=== EXERCISE REQUIREMENTS ===
Gather every line in the entries that contains the string "kern" and copy each one out.

— start of MATERIAL —

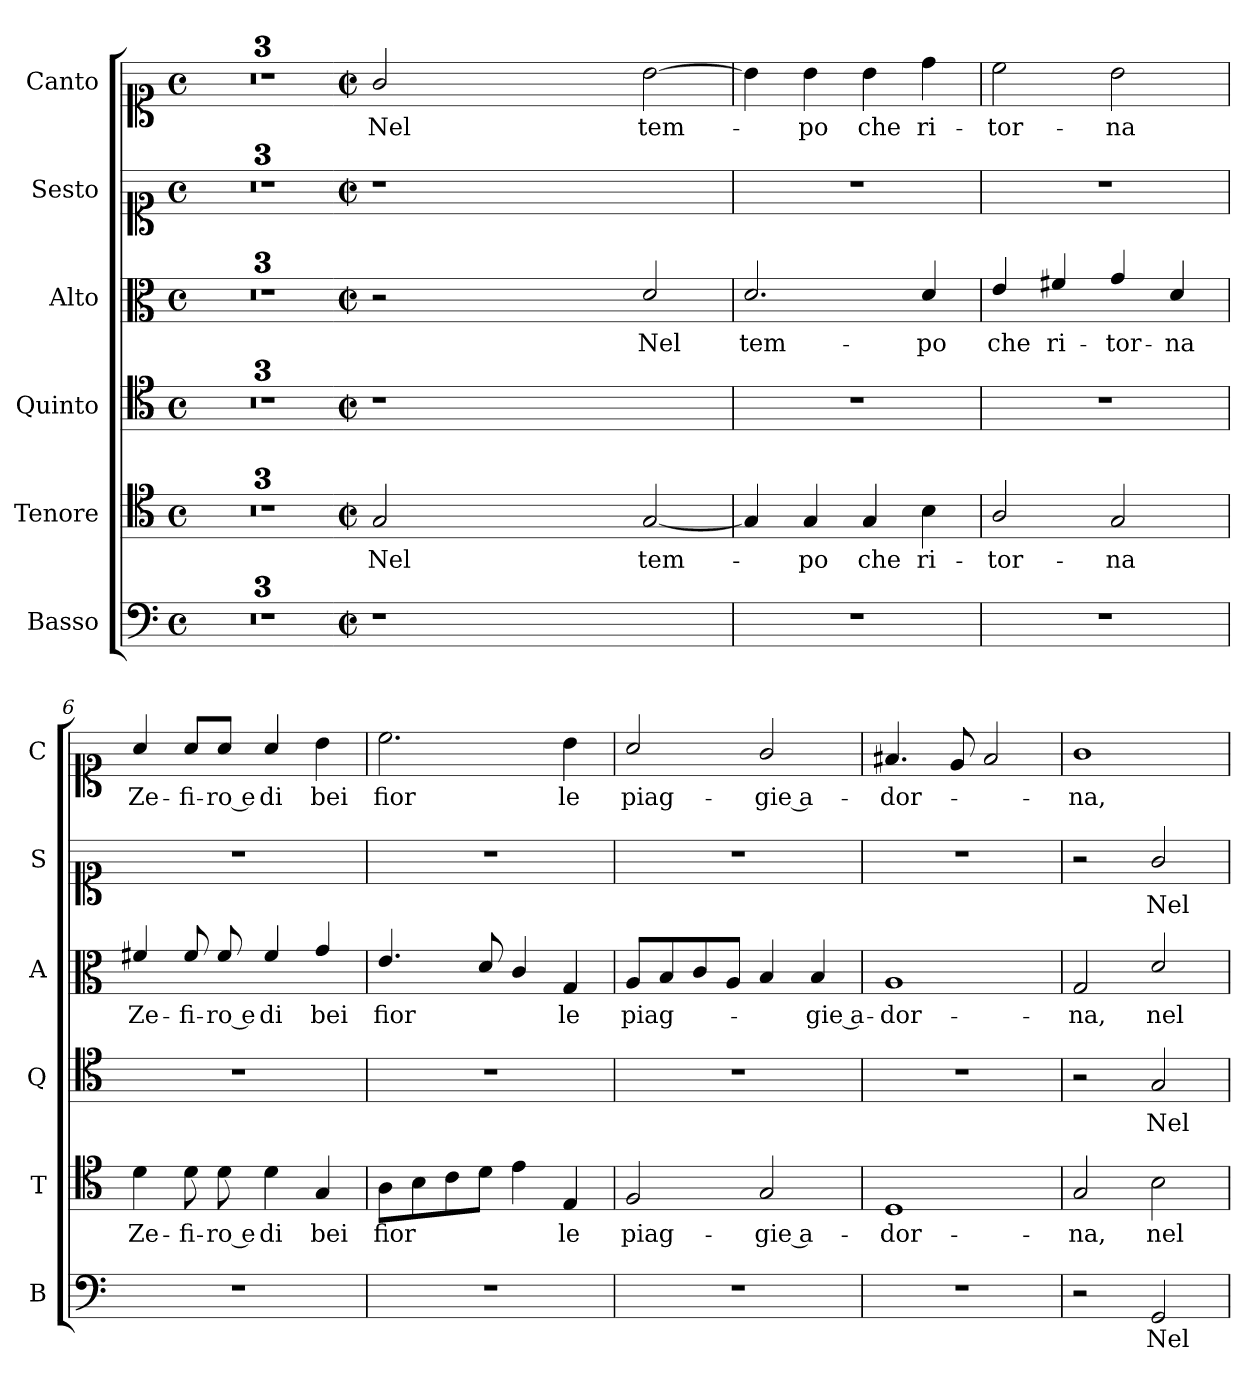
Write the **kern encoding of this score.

**kern	**text	**kern	**text	**kern	**text	**kern	**text	**kern	**text	**kern	**text
*part6	*part6	*part5	*part5	*part4	*part4	*part3	*part3	*part2	*part2	*part1	*part1
*staff6	*staff6	*staff5	*staff5	*staff4	*staff4	*staff3	*staff3	*staff2	*staff2	*staff1	*staff1
*I"Basso	*	*I"Tenore	*	*I"Quinto	*	*I"Alto	*	*I"Sesto	*	*I"Canto	*
*I'B	*	*I'T	*	*I'Q	*	*I'A	*	*I'S	*	*I'C	*
*clefF4	*	*clefC4	*	*clefC4	*	*clefC3	*	*clefC1	*	*clefC1	*
*k[]	*	*k[]	*	*k[]	*	*k[]	*	*k[]	*	*k[]	*
*C:	*	*C:	*	*C:	*	*C:	*	*C:	*	*C:	*
*M4/4	*	*M4/4	*	*M4/4	*	*M4/4	*	*M4/4	*	*M4/4	*
*met(c)	*	*met(c)	*	*met(c)	*	*met(c)	*	*met(c)	*	*met(c)	*
=1	=1	=1	=1	=1	=1	=1	=1	=1	=1	=1	=1
1ryy	.	1ryy	.	1ryy	.	1ryy	.	1ryy	.	1ryy	.
=2	=2	=2	=2	=2	=2	=2	=2	=2	=2	=2	=2
1ryy	.	1ryy	.	1ryy	.	1ryy	.	1ryy	.	1ryy	.
=3	=3	=3	=3	=3	=3	=3	=3	=3	=3	=3	=3
*	*	*clefGv2	*	*clefGv2	*	*clefG2	*	*clefG2	*	*clefG2	*
1ryy	.	1ryy	.	1ryy	.	1ryy	.	1ryy	.	1ryy	.
=3X1-	=3X1-	=3X1-	=3X1-	=3X1-	=3X1-	=3X1-	=3X1-	=3X1-	=3X1-	=3X1-	=3X1-
*M2/2	*	*M2/2	*	*M2/2	*	*M2/2	*	*M2/2	*	*M2/2	*
*met(c|)	*	*met(c|)	*	*met(c|)	*	*met(c|)	*	*met(c|)	*	*met(c|)	*
!	!	!	!LO:LY:b	!	!	!	!	!	!	!	!LO:LY:b
1r	.	2G/	Nel	1r	.	2r	.	1r	.	2g/	Nel
.	.	1ryy	.	.	.	1ryy	.	.	.	1ryy	.
1ryy	.	.	.	1ryy	.	.	.	1ryy	.	.	.
!	!	!	!LO:LY:b	!	!	!	!LO:LY:b	!	!	!	!LO:LY:b
.	.	[2G/	tem-	.	.	2d/	Nel	.	.	[2b\	tem-
=4	=4	=4	=4	=4	=4	=4	=4	=4	=4	=4	=4
!	!	!	!	!	!	!	!LO:LY:b	!	!	!	!
1r	.	4G/]	.	1r	.	2.d/	tem-	1r	.	4b\]	.
!	!	!	!LO:LY:b	!	!	!	!	!	!	!	!LO:LY:b
.	.	4G/	-po	.	.	.	.	.	.	4b\	-po
!	!	!	!LO:LY:b	!	!	!	!	!	!	!	!LO:LY:b
.	.	4G/	che	.	.	.	.	.	.	4b\	che
!	!	!	!LO:LY:b	!	!	!	!LO:LY:b	!	!	!	!LO:LY:b
.	.	4B\	ri-	.	.	4d/	-po	.	.	4dd\	ri-
=5	=5	=5	=5	=5	=5	=5	=5	=5	=5	=5	=5
!	!	!	!LO:LY:b	!	!	!	!LO:LY:b	!	!	!	!LO:LY:b
1r	.	2A/	-tor-	1r	.	4e/	che	1r	.	2cc\	-tor-
!	!	!	!	!	!	!	!LO:LY:b	!	!	!	!
.	.	.	.	.	.	4f#X/	ri-	.	.	.	.
!	!	!	!LO:LY:b	!	!	!	!LO:LY:b	!	!	!	!LO:LY:b
.	.	2G/	-na	.	.	4g/	-tor-	.	.	2b\	-na
!	!	!	!	!	!	!	!LO:LY:b	!	!	!	!
.	.	.	.	.	.	4d/	-na	.	.	.	.
=6	=6	=6	=6	=6	=6	=6	=6	=6	=6	=6	=6
!	!	!	!LO:LY:b	!	!	!	!LO:LY:b	!	!	!	!LO:LY:b
1r	.	4d\	Ze-	1r	.	4f#X/	Ze-	1r	.	4a/	Ze-
!	!	!	!LO:LY:b	!	!	!	!LO:LY:b	!	!	!	!LO:LY:b
.	.	8d\	-fi-	.	.	8f#/	-fi-	.	.	8a/L	-fi-
!	!	!	!LO:LY:b	!	!	!	!LO:LY:b	!	!	!	!LO:LY:b
.	.	8d\	-ro e	.	.	8f#/	-ro e	.	.	8a/J	-ro e
!	!	!	!LO:LY:b	!	!	!	!LO:LY:b	!	!	!	!LO:LY:b
.	.	4d\	di	.	.	4f#/	di	.	.	4a/	di
!	!	!	!LO:LY:b	!	!	!	!LO:LY:b	!	!	!	!LO:LY:b
.	.	4G/	bei	.	.	4g/	bei	.	.	4b\	bei
!!LO:PB:g=z
=7	=7	=7	=7	=7	=7	=7	=7	=7	=7	=7	=7
!	!	!	!LO:LY:b	!	!	!	!LO:LY:b	!	!	!	!LO:LY:b
1r	.	8A\L	fior	1r	.	4.e/	fior	1r	.	2.cc\	fior
.	.	8B\	.	.	.	.	.	.	.	.	.
.	.	8c\	.	.	.	.	.	.	.	.	.
.	.	8d\J	.	.	.	8d/	.	.	.	.	.
.	.	4e\	.	.	.	4c/	.	.	.	.	.
!	!	!	!LO:LY:b	!	!	!	!LO:LY:b	!	!	!	!LO:LY:b
.	.	4E/	le	.	.	4G/	le	.	.	4b\	le
=8	=8	=8	=8	=8	=8	=8	=8	=8	=8	=8	=8
!	!	!	!LO:LY:b	!	!	!	!LO:LY:b	!	!	!	!LO:LY:b
1r	.	2F/	piag-	1r	.	8A/L	piag-	1r	.	2a/	piag-
.	.	.	.	.	.	8B/	.	.	.	.	.
.	.	.	.	.	.	8c/	.	.	.	.	.
.	.	.	.	.	.	8A/J	.	.	.	.	.
!	!	!	!LO:LY:b	!	!	!	!	!	!	!	!LO:LY:b
.	.	2G/	-gie a-	.	.	4B/	.	.	.	2g/	-gie a-
!	!	!	!	!	!	!	!LO:LY:b	!	!	!	!
.	.	.	.	.	.	4B/	-gie a-	.	.	.	.
=9	=9	=9	=9	=9	=9	=9	=9	=9	=9	=9	=9
!	!	!	!LO:LY:b	!	!	!	!LO:LY:b	!	!	!	!LO:LY:b
1r	.	1D	-dor-	1r	.	1A	-dor-	1r	.	4.f#X/	-dor-
.	.	.	.	.	.	.	.	.	.	8e/	.
.	.	.	.	.	.	.	.	.	.	2f#/	.
=10	=10	=10	=10	=10	=10	=10	=10	=10	=10	=10	=10
!	!	!	!LO:LY:b	!	!	!	!LO:LY:b	!	!	!	!LO:LY:b
2r	.	2G/	-na,	2r	.	2G/	-na,	2r	.	1g	-na,
!	!LO:LY:b	!	!LO:LY:b	!	!LO:LY:b	!	!LO:LY:b	!	!LO:LY:b	!	!
2GG/	Nel	2B\	nel	2G/	Nel	2d/	nel	2g/	Nel	.	.
=	=	=	=	=	=	=	=	=	=	=	=
*-	*-	*-	*-	*-	*-	*-	*-	*-	*-	*-	*-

— end of MATERIAL —

=== SOLUTION TO THIS EXERCISE ===
Write the **kern encoding of this score.
**kern	**text	**kern	**text	**kern	**text	**kern	**text	**kern	**text	**kern	**text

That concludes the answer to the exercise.